[Dataset entries]
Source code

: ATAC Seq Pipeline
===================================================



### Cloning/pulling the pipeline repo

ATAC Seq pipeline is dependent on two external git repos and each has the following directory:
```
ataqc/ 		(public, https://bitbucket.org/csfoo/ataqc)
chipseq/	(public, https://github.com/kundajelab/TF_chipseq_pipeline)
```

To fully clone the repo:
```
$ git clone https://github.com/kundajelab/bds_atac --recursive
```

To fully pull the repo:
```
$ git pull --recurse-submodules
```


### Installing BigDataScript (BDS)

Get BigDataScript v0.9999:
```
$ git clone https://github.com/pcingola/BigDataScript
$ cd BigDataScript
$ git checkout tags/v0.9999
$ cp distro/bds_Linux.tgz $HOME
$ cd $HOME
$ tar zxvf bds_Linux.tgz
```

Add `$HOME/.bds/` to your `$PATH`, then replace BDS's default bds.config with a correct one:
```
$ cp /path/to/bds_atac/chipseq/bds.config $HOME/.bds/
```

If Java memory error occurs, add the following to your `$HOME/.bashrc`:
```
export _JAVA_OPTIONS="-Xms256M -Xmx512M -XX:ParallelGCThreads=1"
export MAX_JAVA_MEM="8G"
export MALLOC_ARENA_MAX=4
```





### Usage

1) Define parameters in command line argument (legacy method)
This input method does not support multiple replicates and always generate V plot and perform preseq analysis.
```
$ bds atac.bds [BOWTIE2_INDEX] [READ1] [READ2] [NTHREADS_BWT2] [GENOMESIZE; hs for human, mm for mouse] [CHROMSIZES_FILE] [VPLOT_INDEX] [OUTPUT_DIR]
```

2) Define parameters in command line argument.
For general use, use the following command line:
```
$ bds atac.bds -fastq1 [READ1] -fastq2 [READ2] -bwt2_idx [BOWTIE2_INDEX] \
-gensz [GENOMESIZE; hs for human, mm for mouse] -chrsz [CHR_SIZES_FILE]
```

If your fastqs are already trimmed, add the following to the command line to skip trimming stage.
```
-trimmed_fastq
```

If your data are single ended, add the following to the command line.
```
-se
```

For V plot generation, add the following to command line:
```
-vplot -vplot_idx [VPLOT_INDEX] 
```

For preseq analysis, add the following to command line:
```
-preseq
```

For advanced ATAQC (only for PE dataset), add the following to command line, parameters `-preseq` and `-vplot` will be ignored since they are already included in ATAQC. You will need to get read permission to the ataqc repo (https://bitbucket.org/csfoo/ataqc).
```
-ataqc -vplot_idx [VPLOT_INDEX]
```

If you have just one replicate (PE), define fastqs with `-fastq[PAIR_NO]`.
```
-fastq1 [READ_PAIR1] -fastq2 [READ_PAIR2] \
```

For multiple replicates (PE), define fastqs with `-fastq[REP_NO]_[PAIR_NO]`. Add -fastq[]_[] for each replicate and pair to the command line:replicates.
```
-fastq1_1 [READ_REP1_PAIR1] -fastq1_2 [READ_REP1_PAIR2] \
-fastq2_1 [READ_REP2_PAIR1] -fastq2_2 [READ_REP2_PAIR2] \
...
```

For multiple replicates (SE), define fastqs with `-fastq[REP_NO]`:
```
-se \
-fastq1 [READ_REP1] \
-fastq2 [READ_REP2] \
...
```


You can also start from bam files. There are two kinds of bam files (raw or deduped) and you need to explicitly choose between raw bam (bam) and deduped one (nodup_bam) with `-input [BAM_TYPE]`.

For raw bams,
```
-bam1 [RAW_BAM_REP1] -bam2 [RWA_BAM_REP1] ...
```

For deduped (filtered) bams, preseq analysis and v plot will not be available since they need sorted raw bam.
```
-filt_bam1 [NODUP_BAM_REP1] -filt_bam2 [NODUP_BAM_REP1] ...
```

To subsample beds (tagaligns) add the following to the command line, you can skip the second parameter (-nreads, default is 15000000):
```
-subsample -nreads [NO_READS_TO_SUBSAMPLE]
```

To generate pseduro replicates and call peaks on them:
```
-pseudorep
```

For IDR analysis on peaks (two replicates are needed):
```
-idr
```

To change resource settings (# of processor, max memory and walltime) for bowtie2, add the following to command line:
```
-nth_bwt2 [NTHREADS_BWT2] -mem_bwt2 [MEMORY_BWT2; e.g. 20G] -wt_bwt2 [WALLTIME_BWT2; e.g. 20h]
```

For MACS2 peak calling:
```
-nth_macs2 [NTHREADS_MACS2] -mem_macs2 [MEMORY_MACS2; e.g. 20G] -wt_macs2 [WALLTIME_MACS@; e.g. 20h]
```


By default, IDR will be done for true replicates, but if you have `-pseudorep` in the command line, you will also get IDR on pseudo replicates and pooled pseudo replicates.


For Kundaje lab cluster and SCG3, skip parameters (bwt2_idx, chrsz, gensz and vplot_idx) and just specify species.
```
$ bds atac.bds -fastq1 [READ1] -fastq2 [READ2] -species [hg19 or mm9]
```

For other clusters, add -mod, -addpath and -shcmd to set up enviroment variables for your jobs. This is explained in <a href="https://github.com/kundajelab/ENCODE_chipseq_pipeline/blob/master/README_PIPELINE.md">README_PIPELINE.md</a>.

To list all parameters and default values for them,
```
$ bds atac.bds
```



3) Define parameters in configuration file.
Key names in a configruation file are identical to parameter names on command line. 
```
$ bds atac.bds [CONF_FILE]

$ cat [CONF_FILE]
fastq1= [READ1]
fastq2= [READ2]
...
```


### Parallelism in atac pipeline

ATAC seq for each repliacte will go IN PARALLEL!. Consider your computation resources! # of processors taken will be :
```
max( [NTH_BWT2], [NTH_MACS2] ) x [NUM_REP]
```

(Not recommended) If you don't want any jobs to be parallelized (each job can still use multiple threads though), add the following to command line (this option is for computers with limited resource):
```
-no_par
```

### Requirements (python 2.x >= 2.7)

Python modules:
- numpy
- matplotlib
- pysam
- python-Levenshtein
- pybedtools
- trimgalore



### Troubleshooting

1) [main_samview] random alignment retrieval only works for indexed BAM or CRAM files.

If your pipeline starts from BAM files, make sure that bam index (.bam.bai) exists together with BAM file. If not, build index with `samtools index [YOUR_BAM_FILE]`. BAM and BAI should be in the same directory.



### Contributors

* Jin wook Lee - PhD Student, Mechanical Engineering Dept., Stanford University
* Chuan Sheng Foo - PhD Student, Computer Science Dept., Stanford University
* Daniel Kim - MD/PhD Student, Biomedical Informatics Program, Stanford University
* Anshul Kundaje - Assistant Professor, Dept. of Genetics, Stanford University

Try it: In the entries above, copy each line that contains the string "chrsz".

Task output:
-gensz [GENOMESIZE; hs for human, mm for mouse] -chrsz [CHR_SIZES_FILE]
For Kundaje lab cluster and SCG3, skip parameters (bwt2_idx, chrsz, gensz and vplot_idx) and just specify species.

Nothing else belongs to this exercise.